A NY Times editorial rewrites history: Israel “took” Judea and Samaria from Jordan in 1967, when Jordan fled the areas in the Six Day war.

By Tzvi Ben Gedalyahu – Israel National News

New York Times editorial Tuesday rewrites history and claims Israel “took” Judea and Samaria from Jordan in 1967, when Jordan fled the areas after joining other Arab nations as they converged on Israel in the Six Day War.

The editorial lambasted Israel in last week’s non-binding report by a government-appointed judicial panel, which contradicted the international community’s claim that Israel is an “occupier” and that it is illegal for Jewish communities to exist in Judea and Samaria.

The editorial stance of the Times was not surprising, but its editorial actually twisted the fact that Israel never “took” or conquered Judea and Samaria. The newspaper also repeated the frequent claim, not supported by facts, that all of Judea and Samaria were under authorized Jordanian sovereignty.

The Israeli panel of three legal experts, chaired by former High Court Justice Edmund Levy, pointed out that Jordan actually was the occupier of what mainstream media calls the “West Bank, which also is a misnomer because the literal definition is all of the land west of the Jordan River and reaching the Mediterranean Coast.

The United Nations partition plan of 1947 was to divide Israel, administered under the British Mandate, between Israel and a new Arab state after Britain had created the artificial country of Transjordan. After the Arab world refused to accept the idea of a Jewish State of Israel, the War for Independence broke out and ended with the Temporary Armistice Lines of 1949. Jordan assumed sovereignty over all of Judea and Samaria because its forces had occupied the area.

Jordanian forces fled the entire area during the Six Day War in 1967, leaving Israel to administer Judea and Samaria.
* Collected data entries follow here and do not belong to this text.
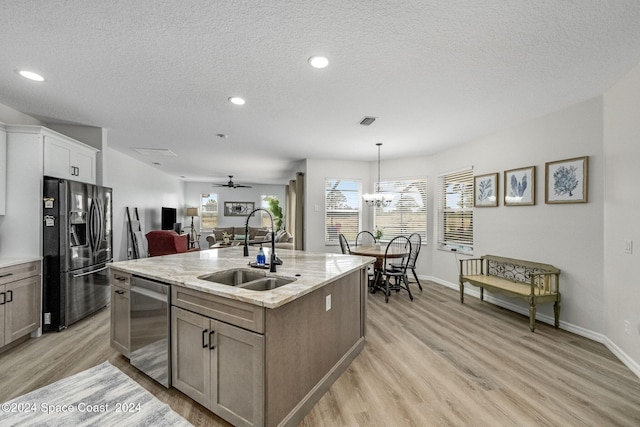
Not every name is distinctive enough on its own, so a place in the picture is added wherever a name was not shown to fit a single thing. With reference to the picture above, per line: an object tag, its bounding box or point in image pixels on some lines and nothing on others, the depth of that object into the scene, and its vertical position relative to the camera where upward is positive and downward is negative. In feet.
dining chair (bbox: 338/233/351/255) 15.75 -2.04
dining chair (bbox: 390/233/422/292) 15.03 -2.48
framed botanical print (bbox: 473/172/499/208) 13.69 +1.17
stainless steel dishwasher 6.64 -2.92
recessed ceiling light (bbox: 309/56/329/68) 7.18 +4.00
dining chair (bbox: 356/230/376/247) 20.39 -1.94
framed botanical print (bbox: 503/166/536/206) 11.83 +1.19
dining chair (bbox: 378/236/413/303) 14.26 -3.22
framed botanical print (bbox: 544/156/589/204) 10.10 +1.26
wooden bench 10.41 -2.96
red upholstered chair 18.51 -2.04
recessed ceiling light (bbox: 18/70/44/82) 7.98 +4.02
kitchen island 5.12 -2.67
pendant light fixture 16.60 +0.90
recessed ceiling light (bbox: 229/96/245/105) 9.78 +4.02
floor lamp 31.24 -0.19
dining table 14.79 -2.22
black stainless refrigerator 10.16 -1.53
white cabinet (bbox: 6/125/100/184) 9.93 +2.44
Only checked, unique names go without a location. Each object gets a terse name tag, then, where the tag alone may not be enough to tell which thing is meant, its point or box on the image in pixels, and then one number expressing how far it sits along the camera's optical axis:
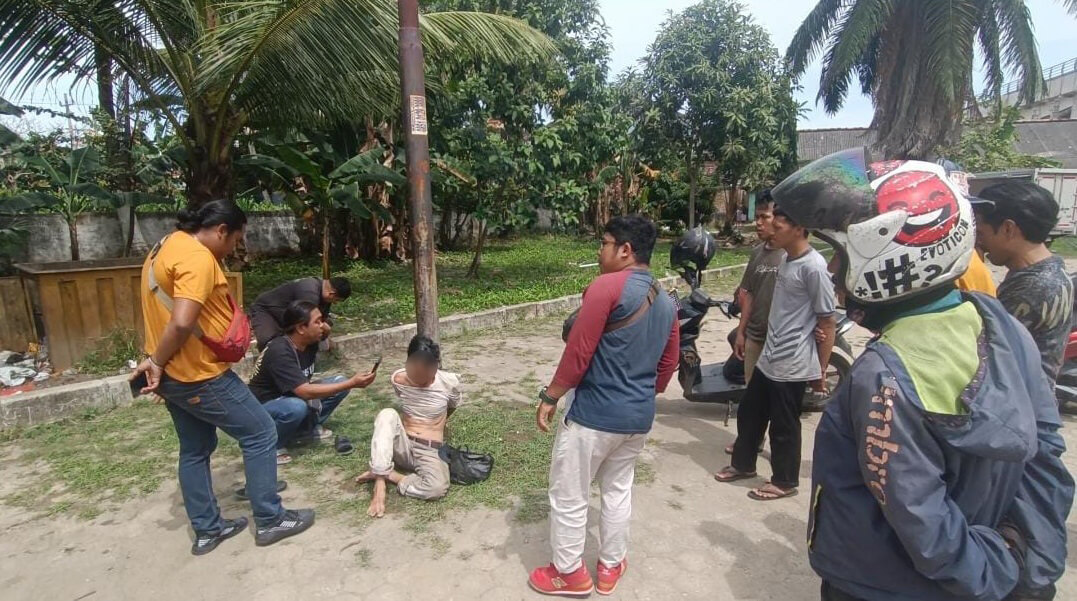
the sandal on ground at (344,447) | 3.94
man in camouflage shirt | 2.25
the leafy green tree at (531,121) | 8.88
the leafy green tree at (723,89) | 13.65
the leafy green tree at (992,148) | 17.59
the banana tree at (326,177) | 6.73
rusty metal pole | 3.18
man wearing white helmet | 1.19
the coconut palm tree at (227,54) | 5.00
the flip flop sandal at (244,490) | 3.39
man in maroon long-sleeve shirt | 2.30
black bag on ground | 3.47
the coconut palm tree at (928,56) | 13.48
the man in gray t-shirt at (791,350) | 3.18
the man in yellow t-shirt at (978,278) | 2.50
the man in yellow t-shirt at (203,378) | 2.55
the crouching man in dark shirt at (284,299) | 3.95
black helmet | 4.82
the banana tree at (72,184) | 6.32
Israel could be termed an “occupier” in the land that fell under its control and had been part of the country, but Jordan itself had occupied Judea and Samaria in 1947.
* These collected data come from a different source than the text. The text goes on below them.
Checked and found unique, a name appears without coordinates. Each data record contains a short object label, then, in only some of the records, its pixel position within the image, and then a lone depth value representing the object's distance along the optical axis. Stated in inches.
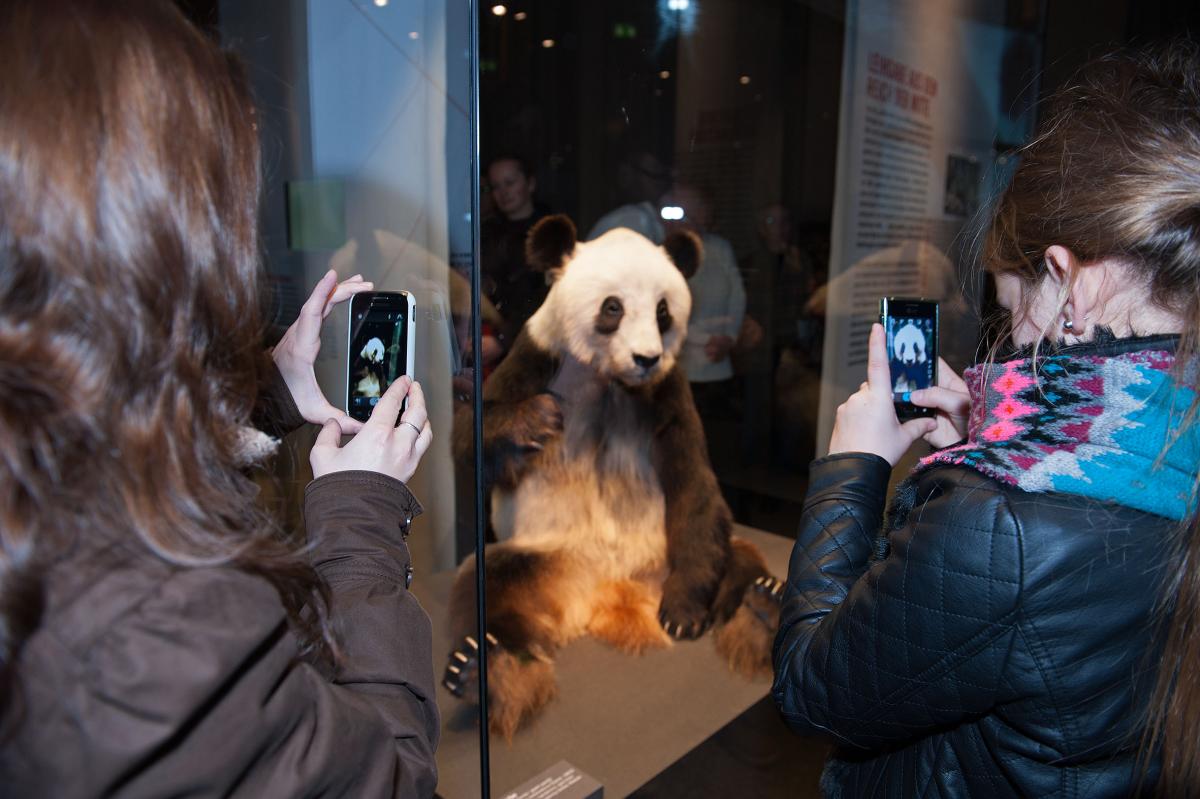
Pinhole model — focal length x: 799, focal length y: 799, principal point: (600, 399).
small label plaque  64.4
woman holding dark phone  28.0
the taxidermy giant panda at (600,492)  66.1
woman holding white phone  18.8
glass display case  58.2
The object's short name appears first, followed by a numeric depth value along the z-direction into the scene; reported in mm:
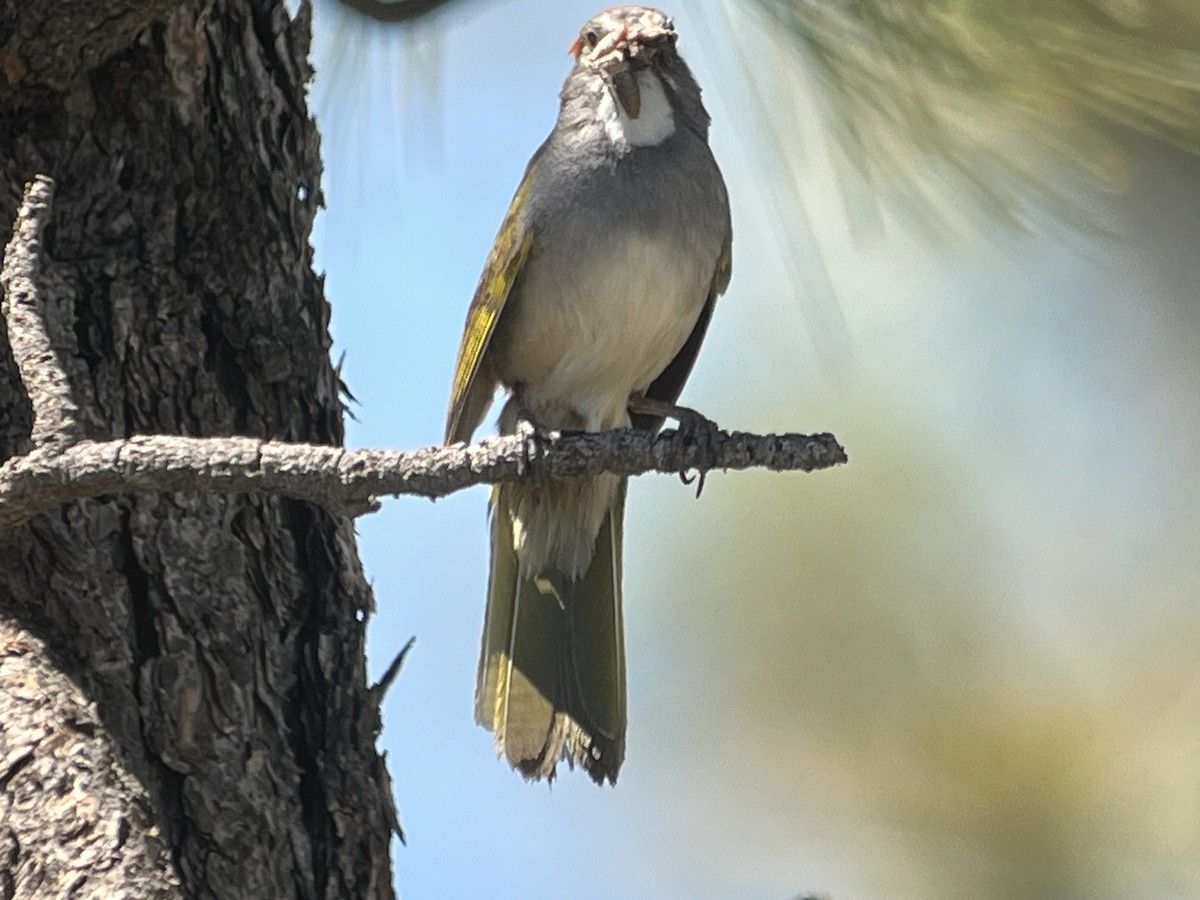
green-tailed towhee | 7008
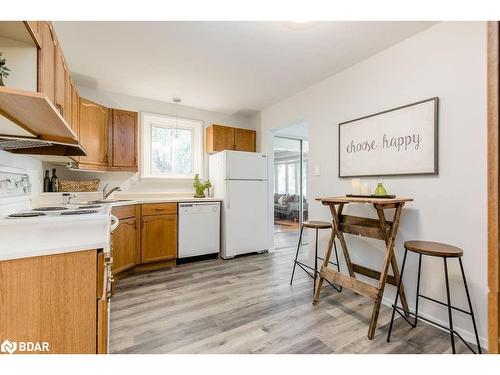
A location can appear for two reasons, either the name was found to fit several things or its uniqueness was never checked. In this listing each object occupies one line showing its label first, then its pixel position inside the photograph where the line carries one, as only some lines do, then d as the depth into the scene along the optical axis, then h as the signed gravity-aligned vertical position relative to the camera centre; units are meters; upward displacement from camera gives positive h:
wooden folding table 1.75 -0.43
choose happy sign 1.88 +0.43
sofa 6.37 -0.52
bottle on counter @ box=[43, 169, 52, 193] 2.59 +0.03
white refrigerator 3.49 -0.17
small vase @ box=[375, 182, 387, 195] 1.98 -0.01
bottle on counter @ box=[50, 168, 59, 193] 2.62 +0.03
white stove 1.03 -0.22
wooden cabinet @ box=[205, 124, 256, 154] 3.80 +0.83
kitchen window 3.66 +0.67
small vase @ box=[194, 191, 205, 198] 3.72 -0.10
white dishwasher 3.26 -0.59
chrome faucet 3.13 -0.07
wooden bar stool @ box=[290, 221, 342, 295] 2.43 -0.40
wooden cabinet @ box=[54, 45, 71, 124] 1.66 +0.79
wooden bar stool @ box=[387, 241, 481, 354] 1.46 -0.40
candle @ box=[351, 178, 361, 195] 2.11 +0.01
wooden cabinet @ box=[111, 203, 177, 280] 2.71 -0.64
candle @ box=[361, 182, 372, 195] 2.07 -0.01
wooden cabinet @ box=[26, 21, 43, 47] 1.13 +0.81
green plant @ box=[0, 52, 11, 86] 1.08 +0.58
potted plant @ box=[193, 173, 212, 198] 3.73 +0.02
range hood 0.97 +0.36
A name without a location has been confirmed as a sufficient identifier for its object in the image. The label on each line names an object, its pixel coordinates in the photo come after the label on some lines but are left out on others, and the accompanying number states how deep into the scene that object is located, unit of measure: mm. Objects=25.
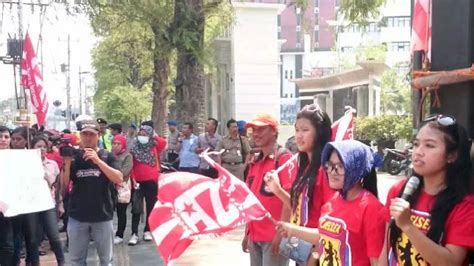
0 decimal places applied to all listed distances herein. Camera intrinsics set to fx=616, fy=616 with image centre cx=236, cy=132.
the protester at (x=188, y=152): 11258
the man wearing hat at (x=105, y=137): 11426
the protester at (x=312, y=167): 3652
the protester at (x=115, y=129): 10508
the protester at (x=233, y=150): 10359
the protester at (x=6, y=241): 5850
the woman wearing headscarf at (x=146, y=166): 8797
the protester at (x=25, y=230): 6367
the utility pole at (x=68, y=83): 41359
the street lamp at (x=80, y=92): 62859
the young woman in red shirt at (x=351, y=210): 2845
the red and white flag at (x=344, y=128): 3939
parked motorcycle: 19466
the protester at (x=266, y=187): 4312
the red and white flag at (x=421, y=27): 3078
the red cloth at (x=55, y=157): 7853
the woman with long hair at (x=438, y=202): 2357
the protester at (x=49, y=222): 6742
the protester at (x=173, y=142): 12961
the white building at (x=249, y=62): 31344
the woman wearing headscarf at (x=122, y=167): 8227
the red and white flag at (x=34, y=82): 10710
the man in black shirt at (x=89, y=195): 5395
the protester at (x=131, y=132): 11777
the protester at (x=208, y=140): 11002
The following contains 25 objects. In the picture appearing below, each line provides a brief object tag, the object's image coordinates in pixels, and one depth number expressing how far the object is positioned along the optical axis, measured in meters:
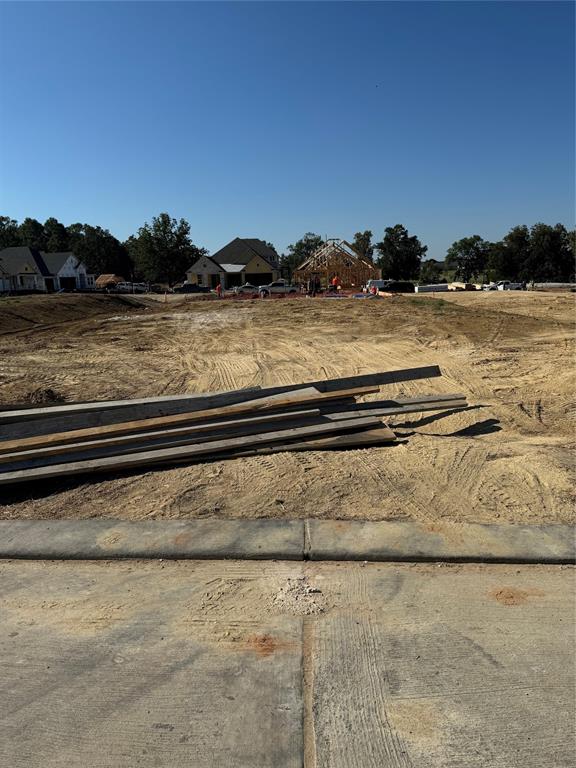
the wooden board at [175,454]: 5.24
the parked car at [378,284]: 44.28
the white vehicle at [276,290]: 46.31
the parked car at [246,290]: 52.28
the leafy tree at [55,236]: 113.19
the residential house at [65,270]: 75.50
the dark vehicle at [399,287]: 46.35
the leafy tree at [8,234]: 111.94
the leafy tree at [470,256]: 99.81
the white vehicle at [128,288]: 70.69
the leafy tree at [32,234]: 114.50
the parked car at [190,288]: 68.57
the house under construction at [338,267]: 53.07
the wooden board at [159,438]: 5.42
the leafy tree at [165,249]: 73.50
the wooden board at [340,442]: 5.98
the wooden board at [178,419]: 5.52
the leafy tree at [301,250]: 120.25
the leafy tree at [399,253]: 89.00
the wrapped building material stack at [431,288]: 56.14
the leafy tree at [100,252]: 110.94
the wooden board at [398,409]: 6.56
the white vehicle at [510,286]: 58.95
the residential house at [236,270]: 76.69
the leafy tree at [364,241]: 110.81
Nevertheless, The New York Times editorial continues to allege that Israel is in violation of “the Fourth Geneva Convention [that] bars occupying powers from settling their own populations in occupied lands.”

Even the editorial’s headline – “Wrong Time for New Settlements” – was a bit misleading concerning the newspaper’s opinion, which does not leave an option for a “right time” for settlements.

The Times also concluded that the Levy report was a “disastrous blow” because “pushing ahead with new settlements in the West Bank” is an obstacle to “peace talks, the best guarantee of a durable solution” to the Palestinian Authority-Israeli dispute.”

The newspaper even warned that the report also will damage Western efforts to halt Iran’s unsupervised nuclear development.

It reasoned that the report will bring about “new international anger at Israel…that could divert attention from Iran just when the world is bearing down with sanctions and negotiations to curb Tehran’s nuclear program.”